Requirement: Please give back an exact reproduction of the lines from the one with "133 542 677.3" through the end of the entries below, and no others.
::: Provided entries :::
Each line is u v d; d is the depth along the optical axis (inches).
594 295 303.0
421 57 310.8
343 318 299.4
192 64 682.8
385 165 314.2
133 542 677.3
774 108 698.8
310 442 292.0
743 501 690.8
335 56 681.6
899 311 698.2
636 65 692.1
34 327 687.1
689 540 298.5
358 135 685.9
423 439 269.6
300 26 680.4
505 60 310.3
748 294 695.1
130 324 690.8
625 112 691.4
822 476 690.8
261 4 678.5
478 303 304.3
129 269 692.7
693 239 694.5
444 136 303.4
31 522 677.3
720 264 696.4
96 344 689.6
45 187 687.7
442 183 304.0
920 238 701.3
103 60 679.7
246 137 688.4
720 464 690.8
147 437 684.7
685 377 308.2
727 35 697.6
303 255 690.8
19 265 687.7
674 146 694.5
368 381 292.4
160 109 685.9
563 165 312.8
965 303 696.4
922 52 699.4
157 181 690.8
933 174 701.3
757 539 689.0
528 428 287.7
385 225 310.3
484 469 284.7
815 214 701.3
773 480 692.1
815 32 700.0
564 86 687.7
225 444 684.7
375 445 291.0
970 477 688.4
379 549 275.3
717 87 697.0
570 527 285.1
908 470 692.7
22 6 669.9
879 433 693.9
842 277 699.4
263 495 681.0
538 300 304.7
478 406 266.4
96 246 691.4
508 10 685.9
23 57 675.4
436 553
:::
Response box:
133 542 677.3
774 108 698.8
310 442 292.0
743 501 690.8
335 56 681.6
899 311 698.2
636 65 692.1
34 327 687.1
689 540 298.5
358 135 685.9
423 439 269.6
300 26 680.4
505 60 310.3
748 294 695.1
130 324 690.8
625 112 691.4
822 476 690.8
261 4 678.5
478 303 304.3
129 269 692.7
693 239 694.5
444 136 303.4
31 522 677.3
720 264 696.4
96 344 689.6
45 187 687.7
442 183 304.0
920 238 701.3
103 60 679.7
246 137 688.4
720 464 690.8
147 437 684.7
685 377 308.2
727 35 697.6
303 255 690.8
19 265 687.7
674 146 694.5
368 381 292.4
160 109 685.9
563 165 312.8
965 303 696.4
922 52 699.4
157 181 690.8
933 174 701.3
757 539 689.0
528 428 287.7
385 225 310.3
484 469 284.7
815 214 701.3
773 480 692.1
815 32 700.0
564 86 687.7
225 444 684.7
375 445 291.0
970 477 688.4
379 549 275.3
717 87 697.0
570 527 285.1
908 470 692.7
22 6 669.9
879 433 693.9
842 277 699.4
263 495 681.0
538 300 304.7
478 406 266.4
96 246 691.4
508 10 685.9
23 57 675.4
436 553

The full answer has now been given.